Roger Damory, Baron Damory (died 13 or 14 March 1322) was a nobleman and Constable of Corfe Castle.

==Ancestry==
He was the younger son of Sir Robert Damory, Knight, of Bucknell and Woodperry, Oxfordshire. Roger Damory also possessed in his own right the manors of Bletchington and Holton, Oxfordshire, Standon in Hertfordshire, Caythorpe in Lincolnshire, and Knaresborough and St. Briavels' castles.

==Service==
Roger Damory fought at the Battle of Bannockburn where he provided "good services", following which he was granted the manors of Sandal, Yorkshire and Vauxhall, Surrey, in 1317.

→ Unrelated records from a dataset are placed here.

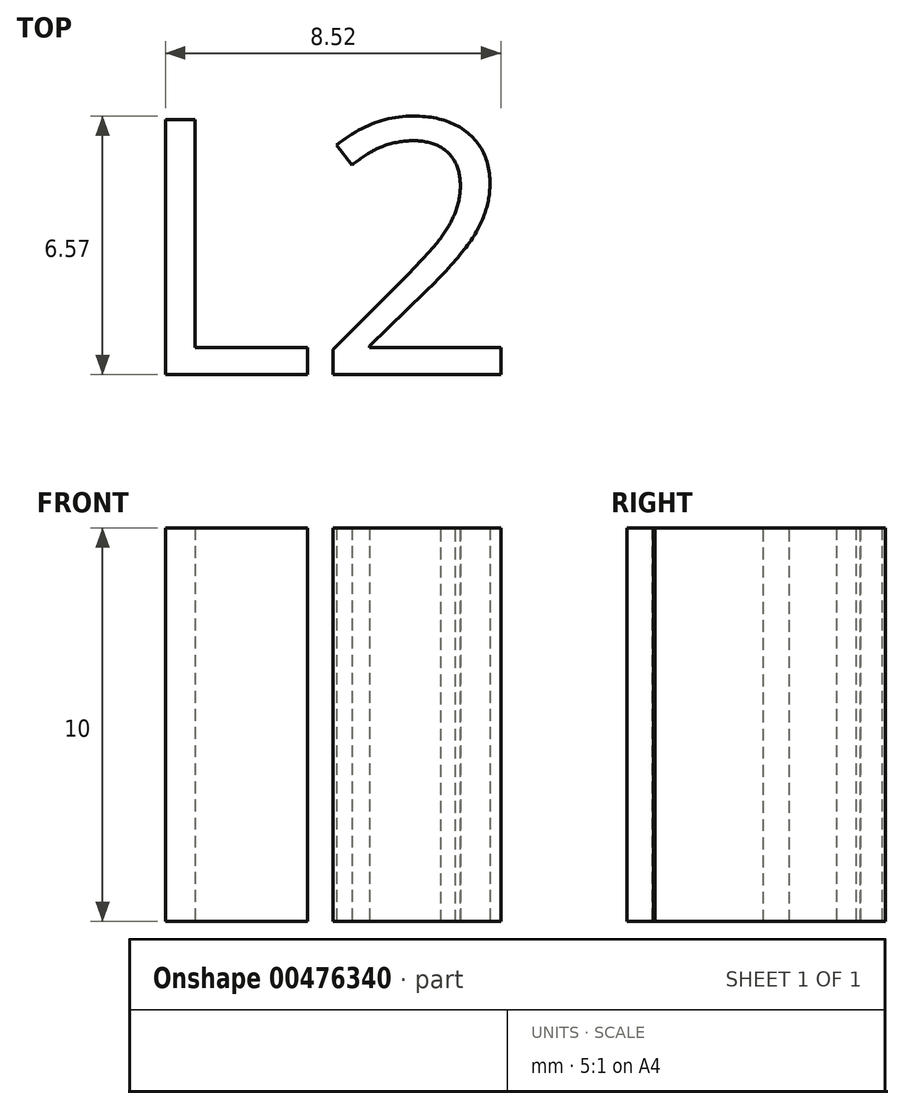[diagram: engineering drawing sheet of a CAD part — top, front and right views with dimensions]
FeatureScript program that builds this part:
annotation { "Feature Type Name" : "Feature", "Feature Type Description" : "" }
export const myFeature = defineFeature(function(context is Context, id is Id, definition is map)
    precondition{}
    {
        {
            var Q0;
            Q0=qCreatedBy(makeId("Top.planeOp"),FACE);
            var sketch = newSketch(context, id + "F0", { "sketchPlane" : qUnion([Q0])});
            skText(sketch, "E0", { "text": "L2\n", "fontName": "OpenSans-Regular.ttf"});
            skLineSegment(sketch, "E1", {"start": v(-5, 0) * mm, "end": v(5, 0) * mm, "construction": true});
            skLineSegment(sketch, "E2", {"start": v(0, 3.27) * mm, "end": v(0, -3.27) * mm, "construction": true});
            const initialGuessF0  = {"E0": [-0.005, -0.00327, 1, 0, 0.00653]};
            skSetInitialGuess(sketch, initialGuessF0);
            skSolve(sketch);
        }
        {
            var Q0;
            Q0 = qSketchRegion(id + "F0", true);
            extrude(context, id + "F1", {"entities" : qUnion([Q0]), "depth" : 10 * mm});
        }
    });
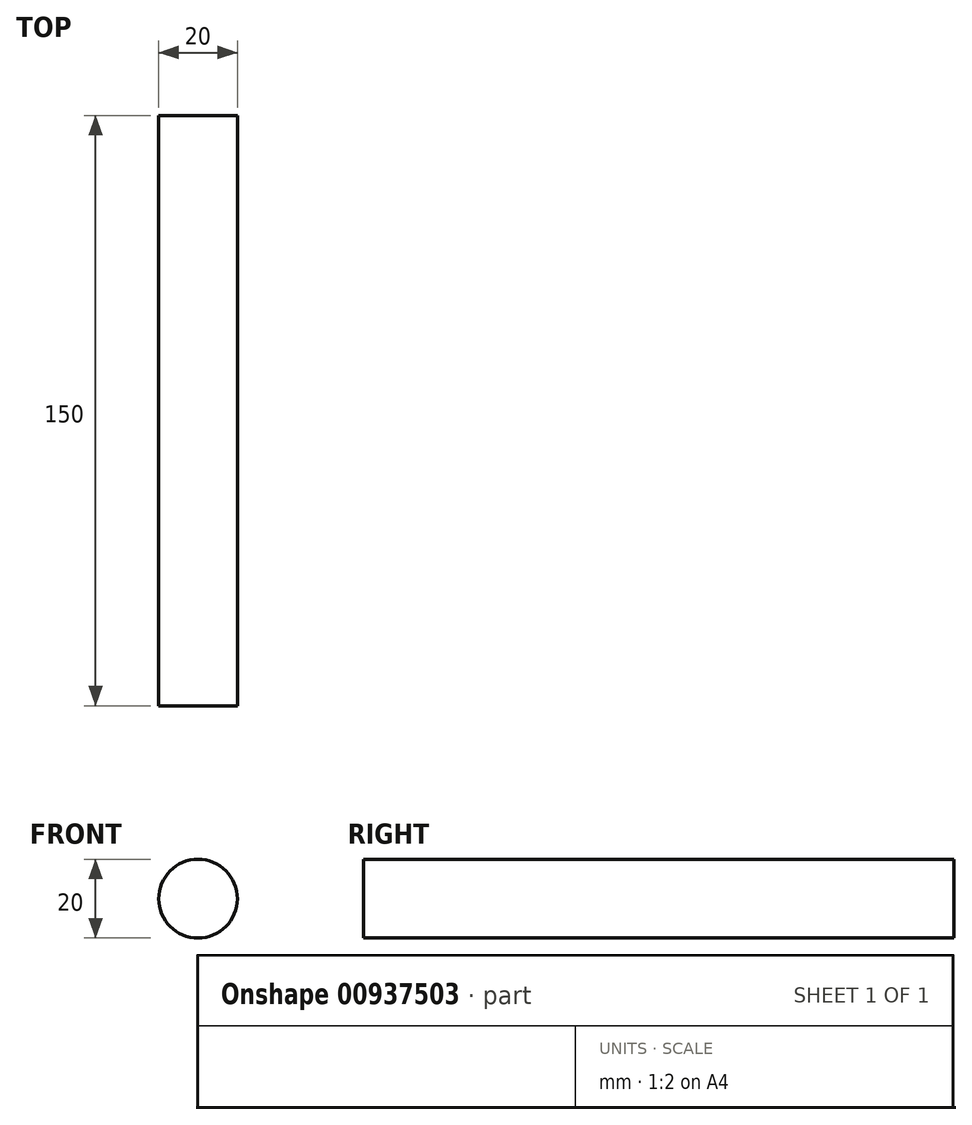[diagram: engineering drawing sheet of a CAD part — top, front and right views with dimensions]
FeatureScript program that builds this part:
annotation { "Feature Type Name" : "Feature", "Feature Type Description" : "" }
export const myFeature = defineFeature(function(context is Context, id is Id, definition is map)
    precondition{}
    {
        {
            var Q0;
            Q0=qCreatedBy(makeId("Front.planeOp"),FACE);
            var sketch = newSketch(context, id + "F0", { "sketchPlane" : qUnion([Q0])});
            skCircle(sketch, "E0", {"center": v(0, 0) * mm, "radius": 10 * mm});
            skSolve(sketch);
        }
        {
            var Q0;
            Q0=makeQuery(id+"F0.imprint","IMPRINT",FACE,{"disambiguationData":[TD([[makeQuery(id+"F0.imprint","IMPRINT",EDGE,{"derivedFrom":sQuery(id+"F0.wireOp",EDGE,"E0")}),1.0]])]});
            extrude(context, id + "F1", {"entities" : qUnion([Q0]), "depth" : 150 * mm, "offsetDistance" : 25 * mm});
        }
    });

He was summoned to Parliament on 20 November 1317, and again in the 11th (1318), 12th (1319), 13th (1320), and 14th (1321) years of the reign of King Edward II, whereby he is held to have become Baron Damory.

==Rebellion and death==
Roger Damory had been a favourite of King Edward II of England until he was displaced by Hugh Despenser the Younger. He took an active part in the Despenser War in 1321-1322 and was one of the principals in this affair. He captured Gloucester, burnt Bridgnorth, was at the siege of Tickhill and the battle at Burton-on-Trent. As a result, his lands were confiscated and orders were issued for his arrest.

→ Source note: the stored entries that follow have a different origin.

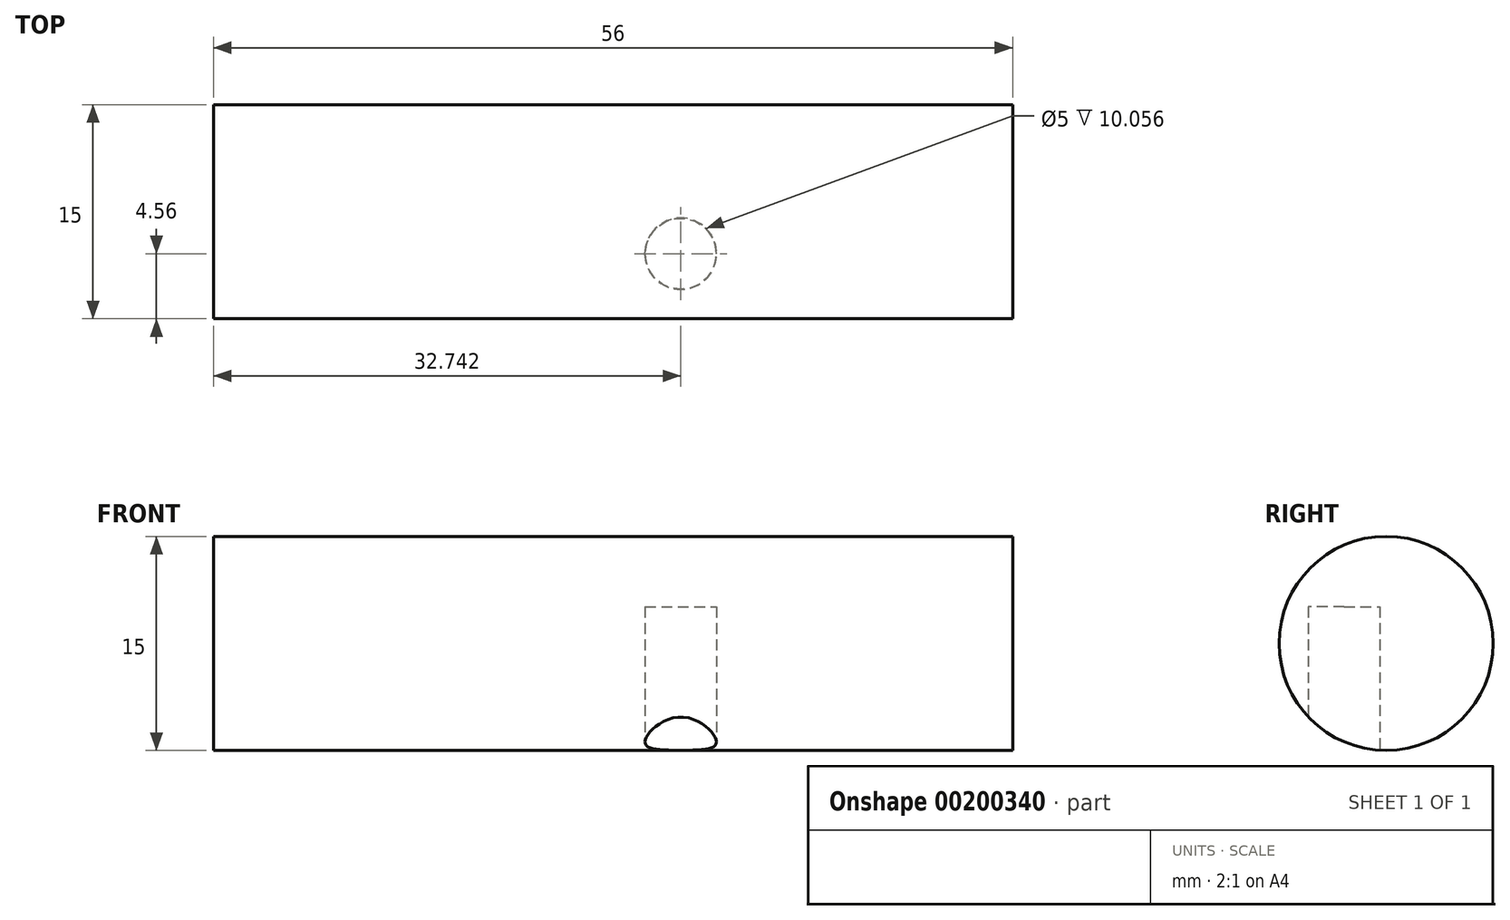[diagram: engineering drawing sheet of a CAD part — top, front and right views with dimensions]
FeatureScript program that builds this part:
annotation { "Feature Type Name" : "Feature", "Feature Type Description" : "" }
export const myFeature = defineFeature(function(context is Context, id is Id, definition is map)
    precondition{}
    {
        {
            var Q0;
            Q0=qCreatedBy(makeId("Right.planeOp"),FACE);
            var sketch = newSketch(context, id + "F0", { "sketchPlane" : qUnion([Q0])});
            skCircle(sketch, "E0", {"center": v(-29.89, 17.43) * mm, "radius": 7.5 * mm});
            skSolve(sketch);
        }
        {
            var Q0;
            Q0 = qSketchRegion(id + "F0", true);
            extrude(context, id + "F1", {"entities" : qUnion([Q0]), "depth" : 56 * mm});
        }
        {
            var Q0;
            Q0=qCreatedBy(makeId("Top.planeOp"),FACE);
            var sketch = newSketch(context, id + "F2", { "sketchPlane" : qUnion([Q0])});
            skCircle(sketch, "E1", {"center": v(32.74, -32.83) * mm, "radius": 2.5 * mm});
            skSolve(sketch);
        }
        {
            var Q0;
            Q0 = qSketchRegion(id + "F2", true);
            extrude(context, id + "F3", {"entities" : qUnion([Q0]), "operationType" : NewBodyOperationType.REMOVE, "depth" : 20 * mm});
        }
    });
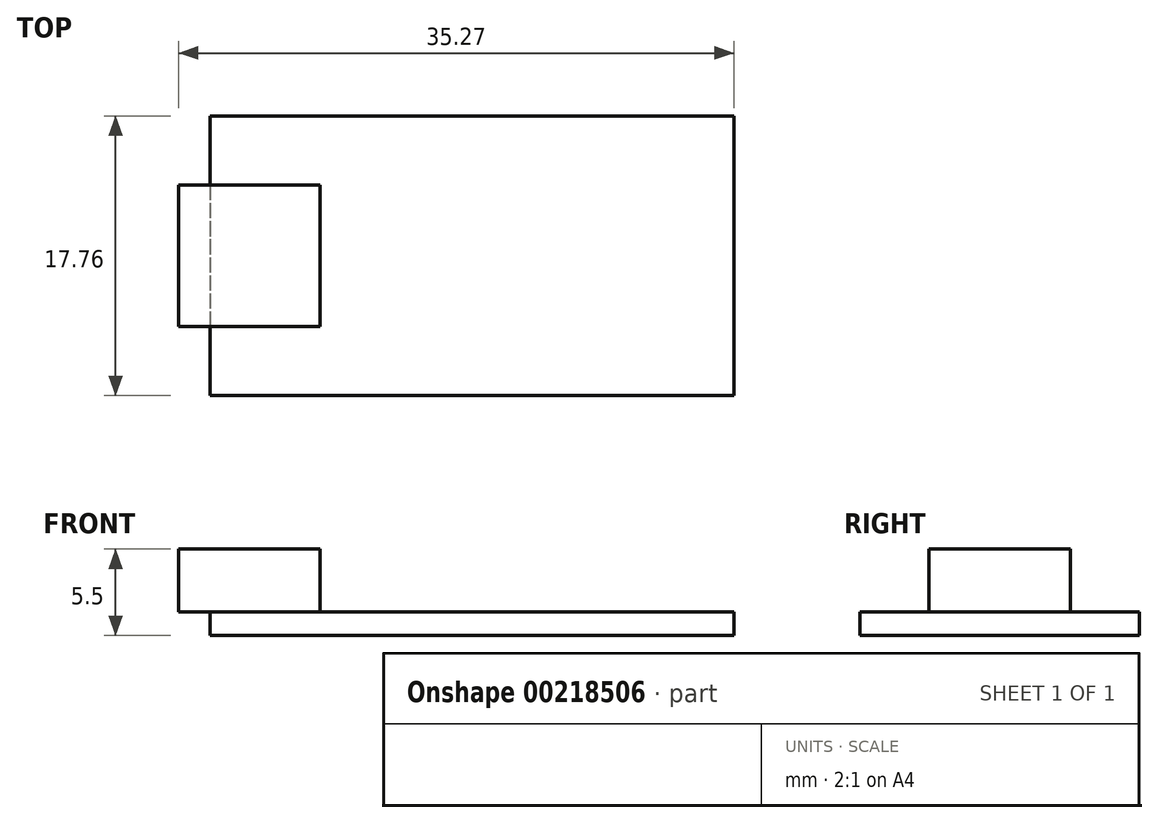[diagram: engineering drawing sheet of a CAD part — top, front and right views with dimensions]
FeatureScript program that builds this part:
annotation { "Feature Type Name" : "Feature", "Feature Type Description" : "" }
export const myFeature = defineFeature(function(context is Context, id is Id, definition is map)
    precondition{}
    {
        {
            var Q0;
            Q0=qCreatedBy(makeId("Top.planeOp"),FACE);
            var sketch = newSketch(context, id + "F0", { "sketchPlane" : qUnion([Q0])});
            skLineSegment(sketch, "E0.bottom", {"start": v(-16.63, 8.88) * mm, "end": v(16.63, 8.88) * mm});
            skLineSegment(sketch, "E0.top", {"start": v(-16.63, -8.88) * mm, "end": v(16.63, -8.88) * mm});
            skLineSegment(sketch, "E0.left", {"start": v(-16.63, 8.88) * mm, "end": v(-16.63, -8.88) * mm});
            skLineSegment(sketch, "E0.right", {"start": v(16.63, 8.88) * mm, "end": v(16.63, -8.88) * mm});
            skPoint(sketch, "E1", {"position": v(0, 8.88) * mm});
            skPoint(sketch, "E2", {"position": v(-16.63, 0) * mm});
            skSolve(sketch);
        }
        {
            var Q0;
            Q0 = qSketchRegion(id + "F0", true);
            extrude(context, id + "F1", {"entities" : qUnion([Q0]), "depth" : 1.5 * mm});
        }
        {
            var Q0;
            Q0=makeQuery(id+"F1.opExtrude","SWEPT_FACE",FACE,{"disambiguationData":[OSD([sQuery(id+"F0.wireOp",EDGE,"E0.left")])]});
            var sketch = newSketch(context, id + "F2", { "sketchPlane" : qUnion([Q0])});
            skLineSegment(sketch, "E3.bottom", {"start": v(-4.5, 1.5) * mm, "end": v(4.5, 1.5) * mm});
            skLineSegment(sketch, "E3.top", {"start": v(-4.5, 5.5) * mm, "end": v(4.5, 5.5) * mm});
            skLineSegment(sketch, "E3.left", {"start": v(-4.5, 1.5) * mm, "end": v(-4.5, 5.5) * mm});
            skLineSegment(sketch, "E3.right", {"start": v(4.5, 1.5) * mm, "end": v(4.5, 5.5) * mm});
            skPoint(sketch, "E4", {"position": v(0, 5.5) * mm});
            skSolve(sketch);
        }
        {
            var Q0;
            Q0=makeQuery(id+"F2.imprint","IMPRINT",FACE,{"disambiguationData":[TD([[makeQuery(id+"F2.imprint","IMPRINT",EDGE,{"derivedFrom":sQuery(id+"F2.wireOp",EDGE,"E3.bottom")}),1.0]])]});
            extrude(context, id + "F3", {"entities" : qUnion([Q0]), "depth" : 2 * mm});
        }
        {
            var Q0;
            Q0=makeQuery(id+"F3.opExtrude","CAP_FACE",FACE,{"disambiguationData":[OSD([sQuery(id+"F2.wireOp",EDGE,"E3.bottom"),sQuery(id+"F2.wireOp",EDGE,"E3.top"),sQuery(id+"F2.wireOp",EDGE,"E3.left"),sQuery(id+"F2.wireOp",EDGE,"E3.right")])],"isStart":true});
            extrude(context, id + "F4", {"entities" : qUnion([Q0]), "operationType" : NewBodyOperationType.ADD, "depth" : 7 * mm});
        }
    });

Retreating before the King's forces, being either sick or wounded he was left behind at Tutbury Castle, Staffordshire, where he was captured on 11 March 1322. He was quickly tried and condemned to death. It appears, however, that his illness beat the executioner as he died there "of illness" two or three days later, and was buried at St. Mary's, Ware, Hertfordshire.

==Marriage and issue==
Roger Damory married shortly before 3 May 1317 Elizabeth de Clare, being her third husband. They had one child:

- Elizabeth Damory (born shortly before 23 May 1318 – 5 February 1361) who married John Bardolf, 3rd Baron Bardolf (1311-1363) and was mother to William Bardolf, 4th Baron Bardolf (1349-1386).

==Bibliography==
- Lodge, John, Keeper of the Rolls, &c., The Peerage of Ireland, Dublin, 1789, p. 124.
- Banks, Sir T.C., Bt., Baronia Anglica Concentrata; or Baronies in Fee, London, 1844, p. 176.
- Burke, John (1851). "The Royal Families of England, Scotland, and Wales, with their descendants, Sovereigns and Subjects"
- Waters, Robert, BA., Barrister of the Inner Temple, Genealogical Memoirs of the Extinct Family of Chester of Chicheley &c., London, 1878, vol.1, p. 140.
- Burke, Sir Bernard (1883). "Dormant, Abeyant, Forfeited and Extinct Peerages"
- Weis, Fredk., Lewis, et al., The Magna Charta Sureties 1215, 5th edition, Baltimore, 2002, p. 49.
- Richardson, Douglas, Plantagenet Ancestry, Baltimore, Md., 2004, p. 167.